— Sem presentes, o Natal não é Natal — murmurou Jo, estendida sobre o tapete.
— É tão triste ser pobre! — suspirou Meg, fitando o seu vestido velho.
— Não acho justo que umas moças tenham tantas coisas boas, ao passo que outras nada possuem — ajuntou a pequena Amy com um suspiro profundo.
— Mas temos papai e mamãe — disse Beth, alegremente, do seu canto — e nós temos umas às outras, também.
As quatro faces juvenis brilharam aos lampejos do fogão aceso a essas palavras joviais, mas entristeceram novamente quando Jo lhes disse, com amargura:
— Não, agora não temos papai e talvez não o tenhamos tão cedo. — Embora lhe faltasse coragem para acrescentar: — Nunca mais, quem sabe! — cada qual o murmurou tacitamente, pensando no pai longe, a combater.
Durante um minuto, reinou silêncio. Meg, afinal, exclamou em tom diferente:
— Sabem o motivo pelo qual mamãe propôs que não tivéssemos presentes neste Natal; vai ser um triste inverno para todos e ela diz que não devemos fazer despesas supérfluas quando os nossos sofrem na guerra. Não podendo fazer muito, faremos nosso pequenino sacrifício, mostrando toda a boa vontade. Temo, porém, que eu não o consiga. — e Meg abaixou a cabeça, pensando tristemente em todas as belas coisas que desejava possuir.
— Não julgo que o pouco que pudermos poupar sirva para alguma coisa. Cada uma de nós ganhou um dólar e ao exército pouco adiantaria esta dádiva. Concordo que nada se receba de mamãe, mas desejo há tanto tempo comprar "A Ondina e Sintram!" — disse Jo, que era uma devoradora de livros.
— Eu contava gastar o meu em músicas — falou Beth, com um suspiro tão abafado que não chegou a ser ouvido, a não ser pela lenha do fogão e pela chaleira.
— E eu, comprando uma bela caixa de lápis para desenho, de que realmente preciso — afirmou a pequena Amy.
— Mamãe nada disse sobre nosso dinheiro e seu desejo não é que renunciemos a tudo: compremos, pois, o que nos for preciso e teremos assim alguma satisfaçãozinha; creio que já trabalhamos bastante para merecê-la, — decidiu Jo, examinando os saltos dos sapatos.
— Por mim, assim o penso! Ensinar aquelas crianças terríveis o dia inteiro, com tantas saudades de casa! — disse Meg, novamente queixosa.

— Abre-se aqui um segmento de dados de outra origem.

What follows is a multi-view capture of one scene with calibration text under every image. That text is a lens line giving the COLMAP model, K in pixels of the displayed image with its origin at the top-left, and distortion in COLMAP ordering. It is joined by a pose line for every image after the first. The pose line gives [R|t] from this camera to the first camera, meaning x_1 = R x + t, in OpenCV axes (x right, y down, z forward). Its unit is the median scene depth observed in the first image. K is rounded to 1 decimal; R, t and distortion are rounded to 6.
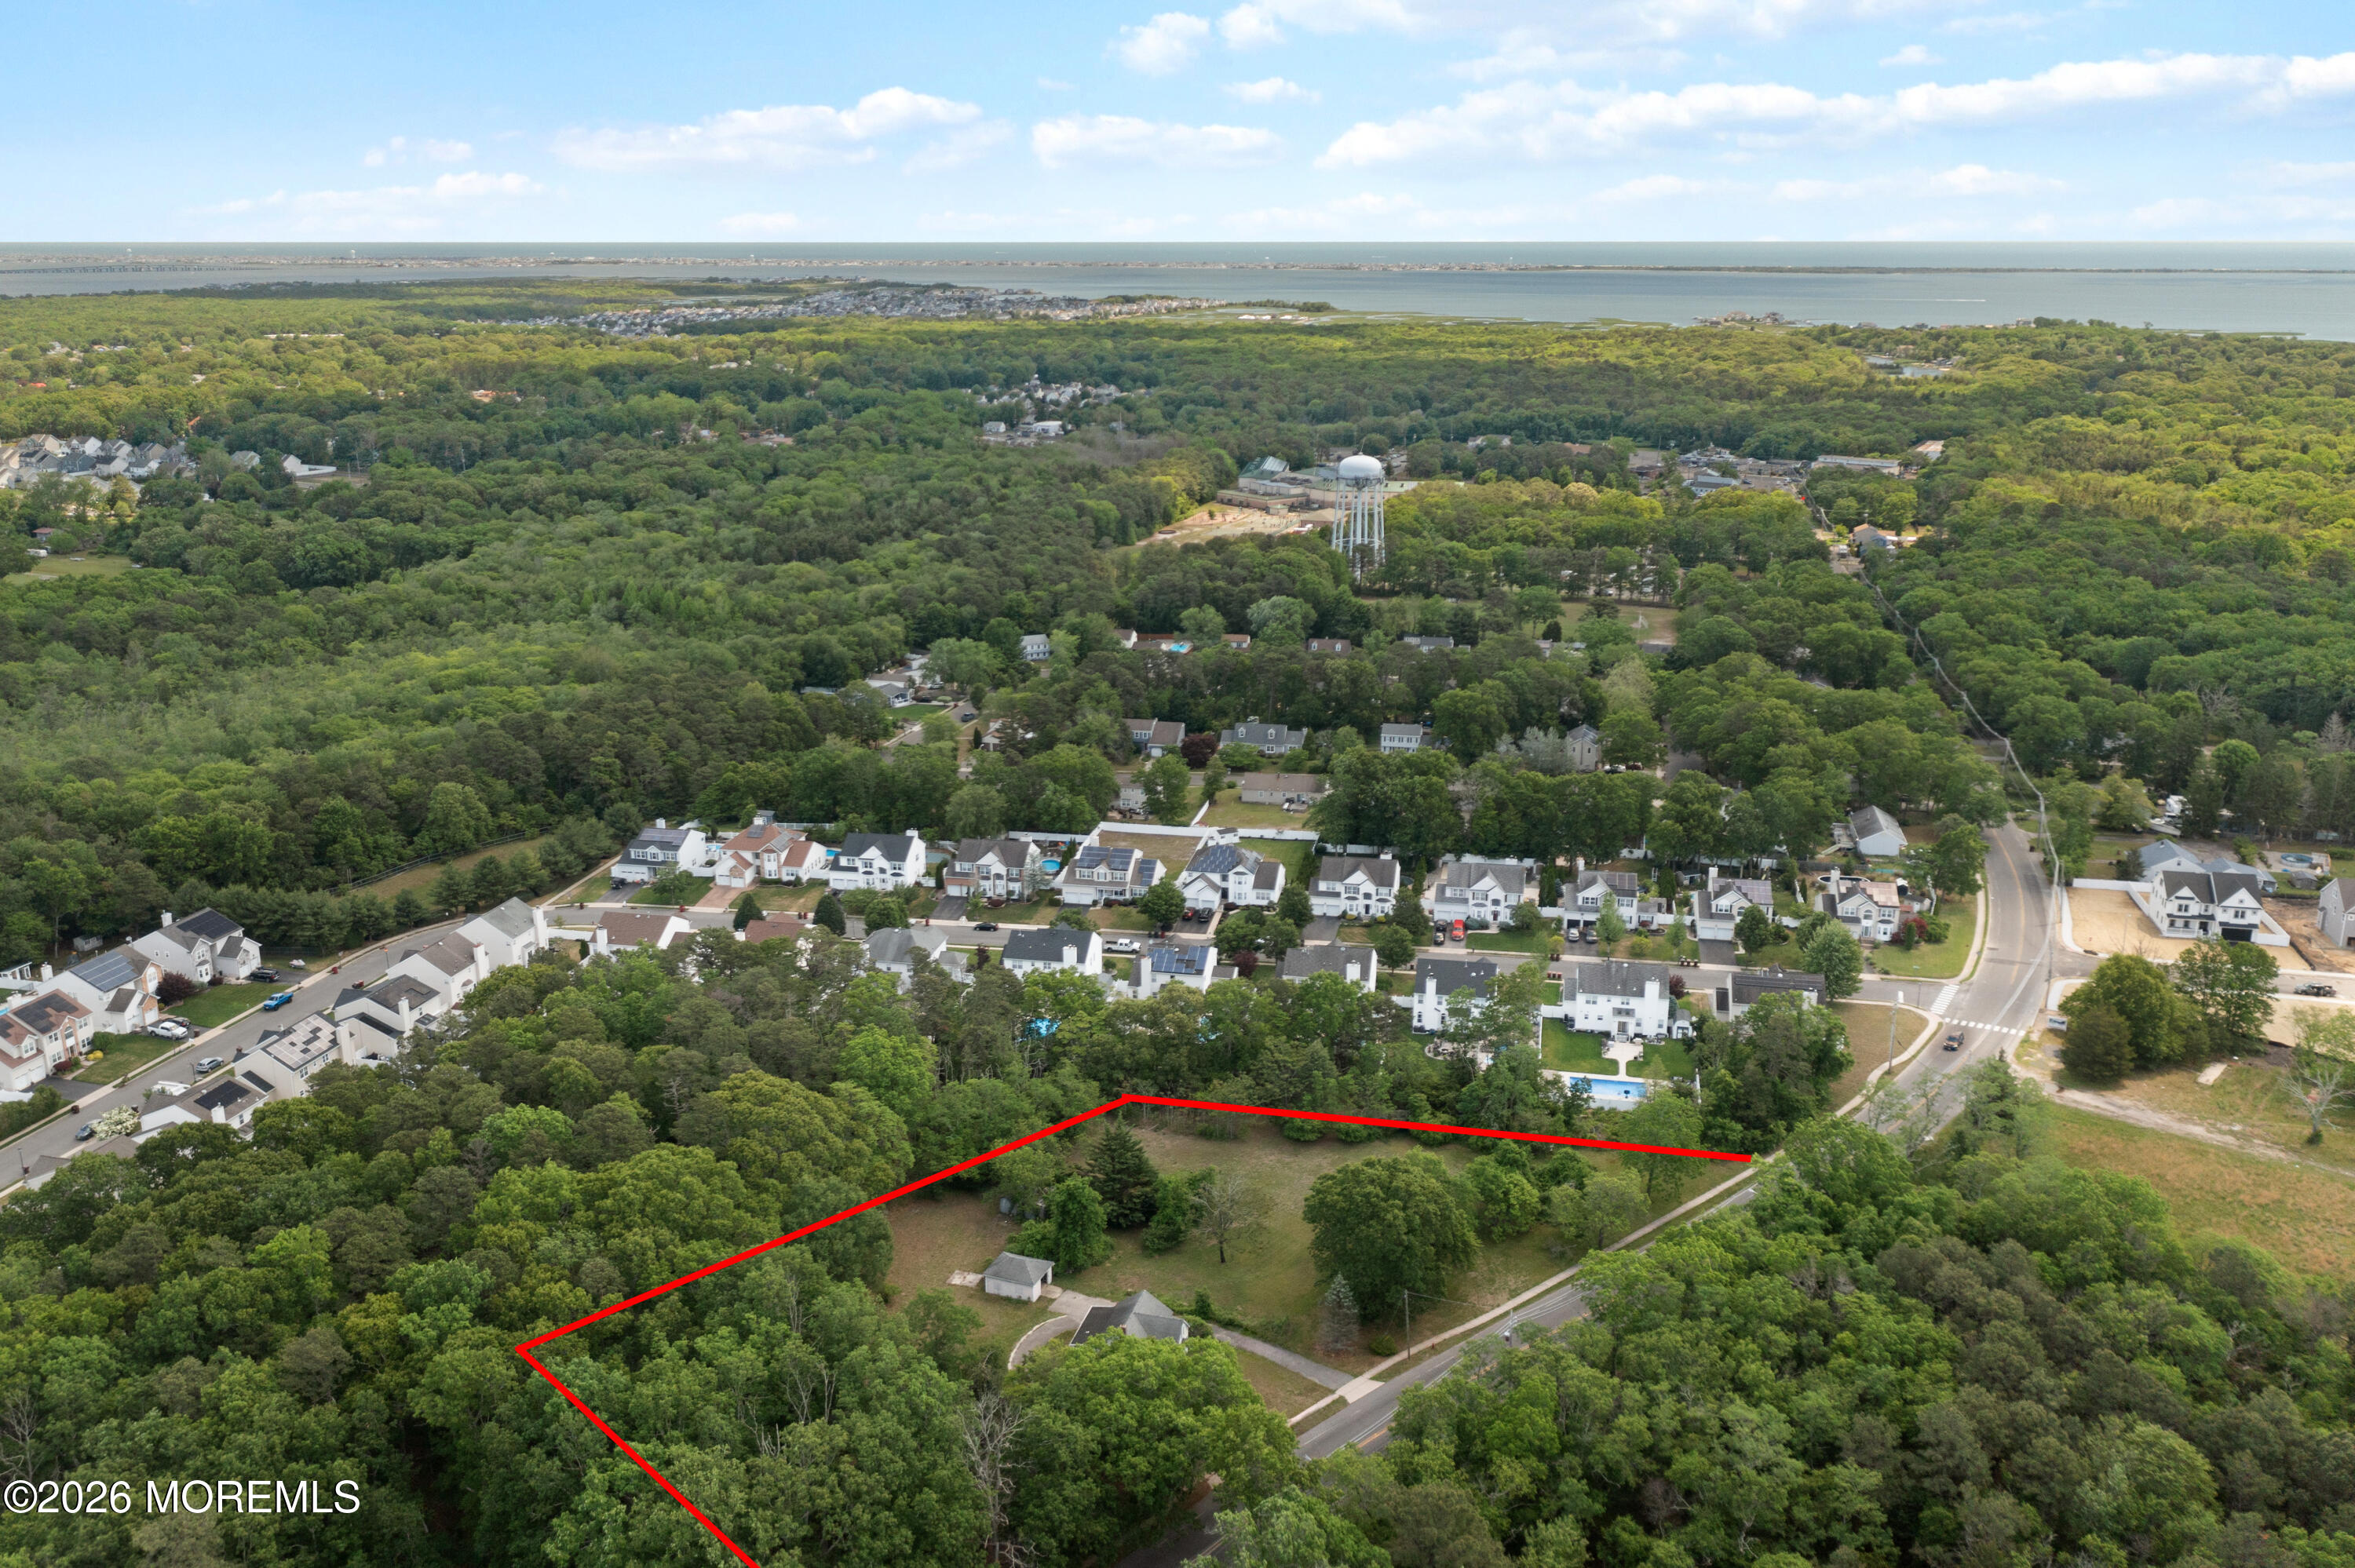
lens RADIAL K [[1996.8, 0, 1177.8], [0, 1996.8, 791.9], [0, 0, 1]] dist [0.011747, -0.005477]
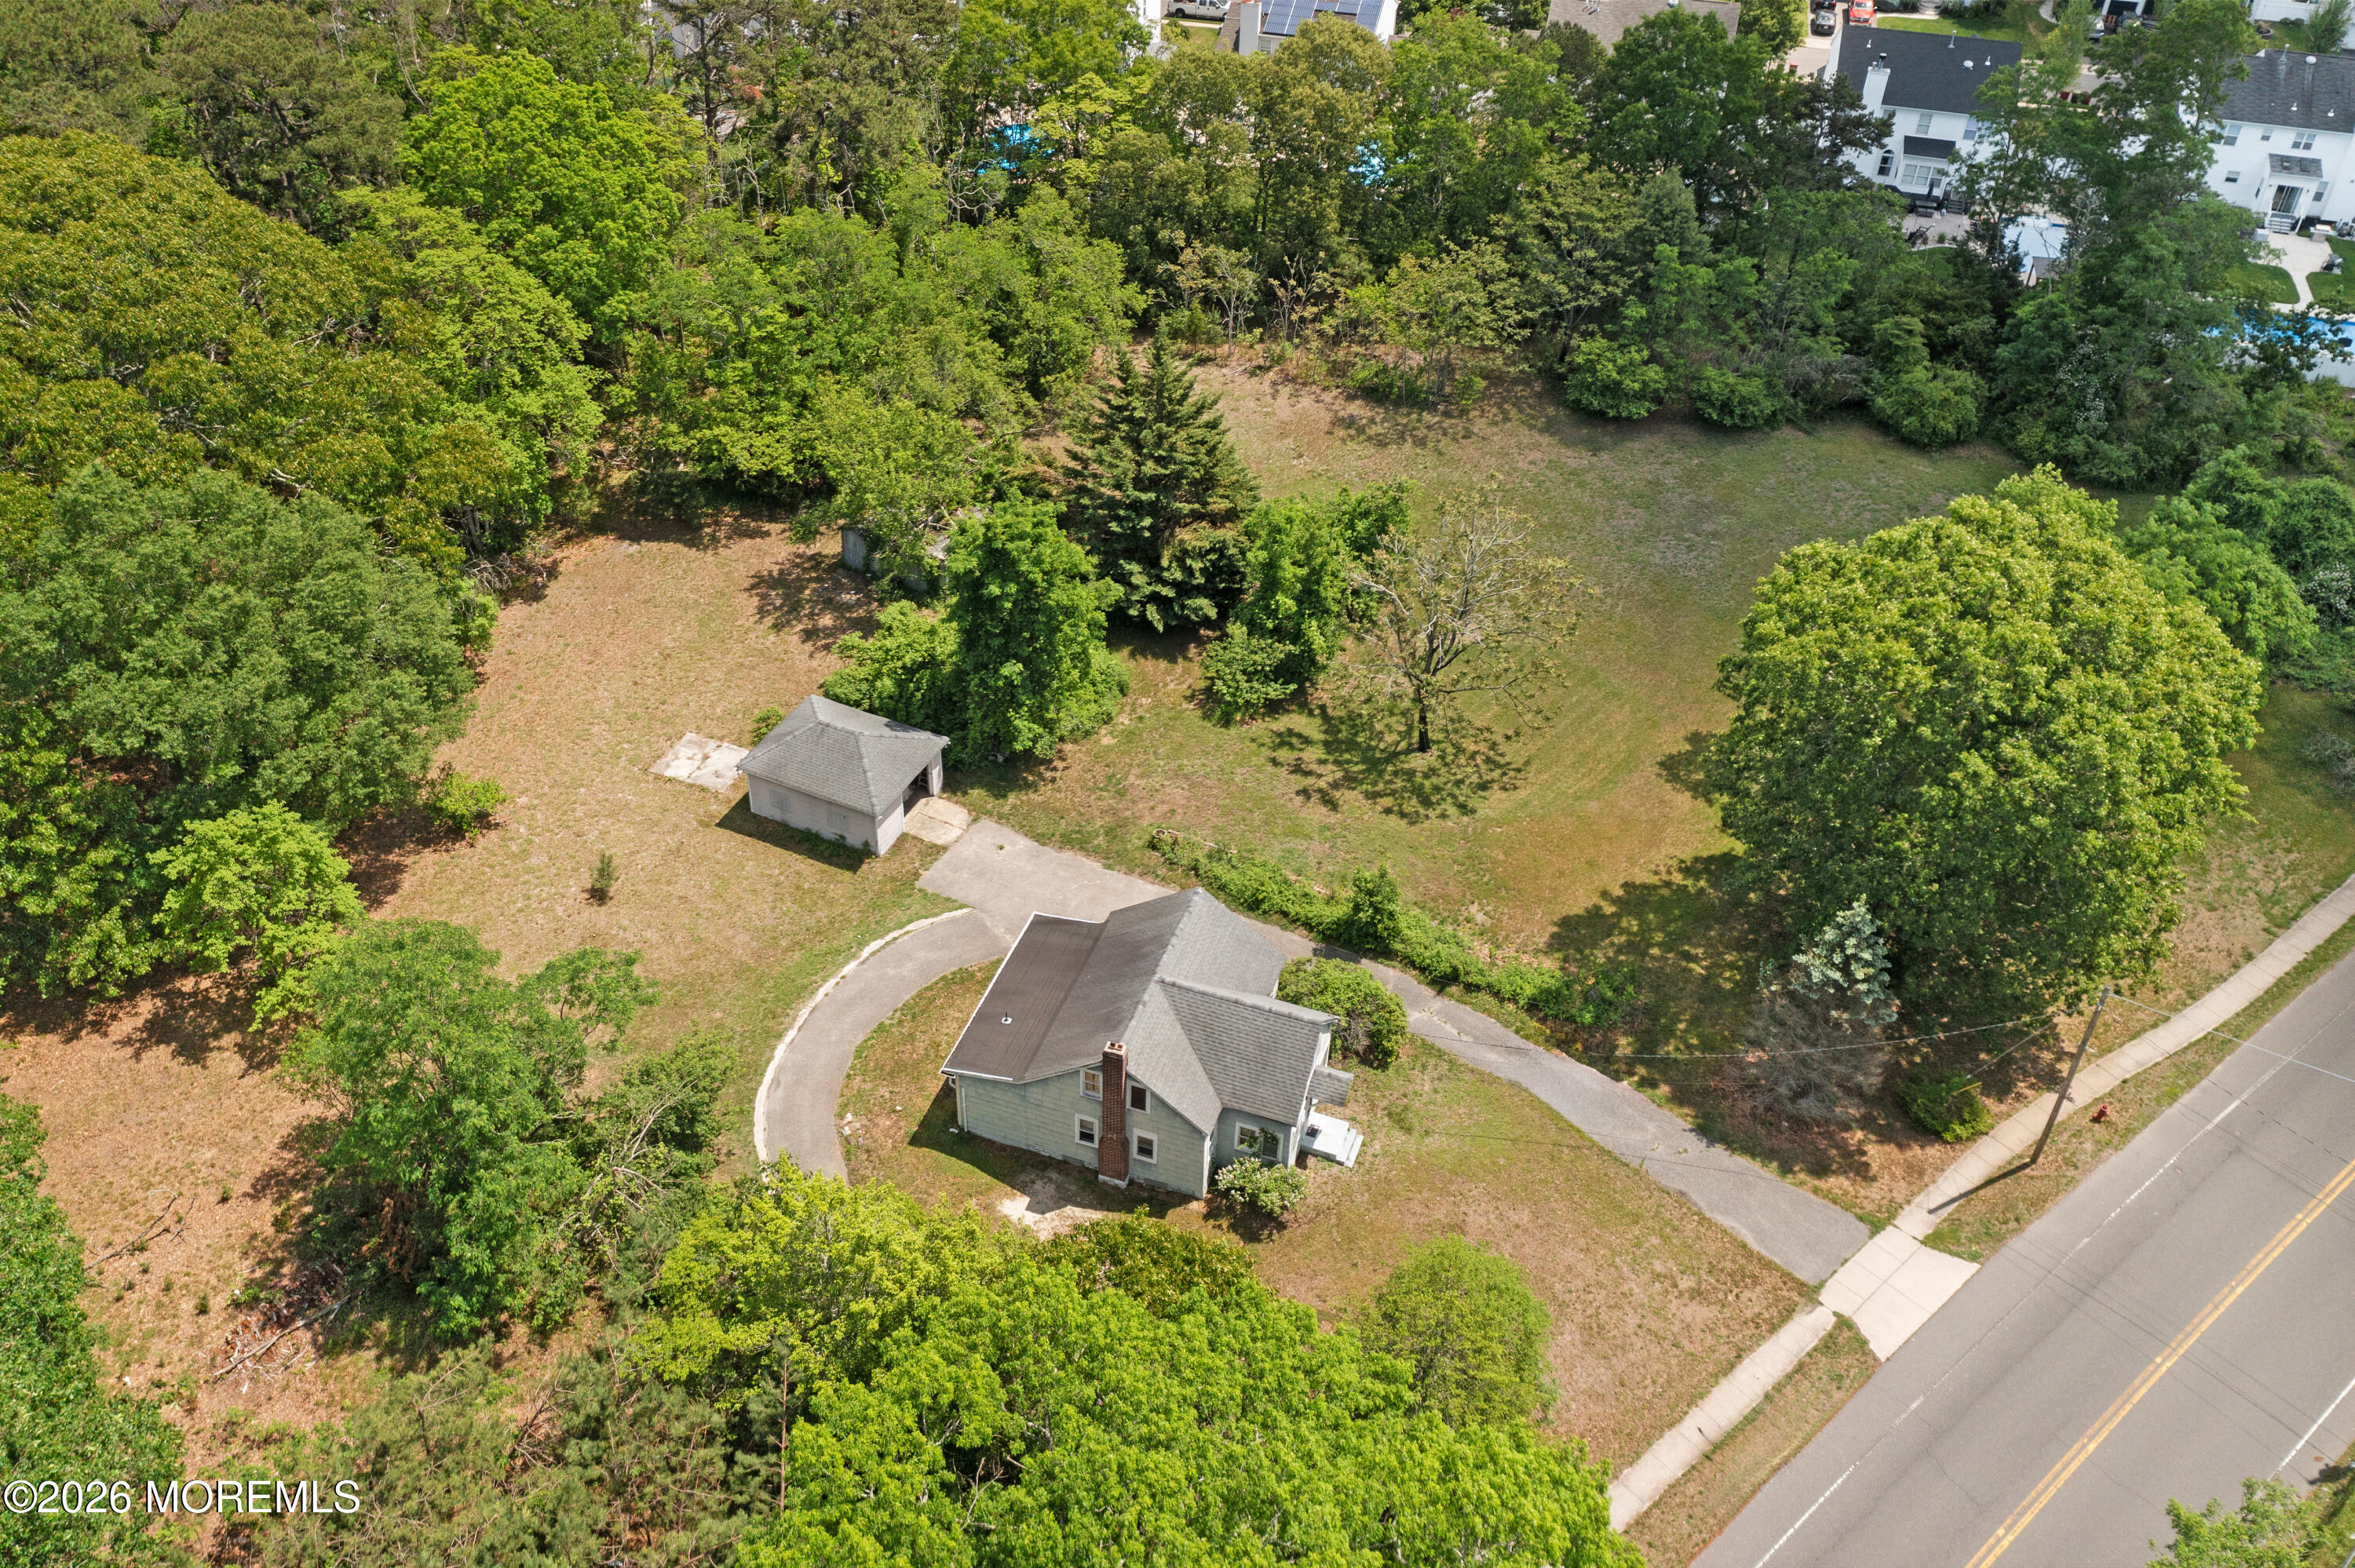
lens RADIAL K [[1996.8, 0, 1177.4], [0, 1996.8, 785.1], [0, 0, 1]] dist [0.011747, -0.005477]
pose [[0.997724, 0.060545, -0.029690, -0.010449], [-0.045535, 0.929651, 0.365616, 0.107708], [0.049738, -0.363432, 0.930292, 0.639118]]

— E você não tem metade dos meus aborrecimentos — disse Jo. — Gostaria de estar trancada a sete chaves, horas inteiras, com uma velha nervosa e importuna, que não a deixa correr, que jamais está satisfeita, que a aborrece a ponto de você desejar atirar-se pela janela ou esmurrar-lhe os ouvidos?
— De nada adianta a gente se impacientar, mas, por mim, creio que não há coisa pior no mundo que lavar pratos e cuidar da limpeza. Põe-me irritada; minhas mãos estão tão ásperas que nada posso fazer bem. — E Beth olhou suspirando para as suas pobres e maltratadas mãozinhas.
— Não creio que sofram mais que eu — protestou Amy. — Vocês não têm a escola com meninas presumidas que nos aborrecem se não soubermos a lição, que se riem de nossos vestidos ou do nariz, se não for bem conformado e que encarecem o pai da gente, porque não é rico. . .
— Encarecem? Você quer dizer: escarnecem. Como se papai fosse mercadoria! — corrigiu Jo, entre risos.
— Sei muito bem o que quero dizer e você não precisa ser satírica comigo. É preciso ir empregando termos melhores, para aperfeiçoar o vocabulário — replicou Amy com dignidade.
— Não se zanguem, meninas. Não desejaria você que possuíssemos hoje o dinheiro que papai perdeu quando éramos pequenas, Jo? Deus do Céu, como seria bom que não tivéssemos inquietações! — disse Meg, recordando-se dos bons tempos.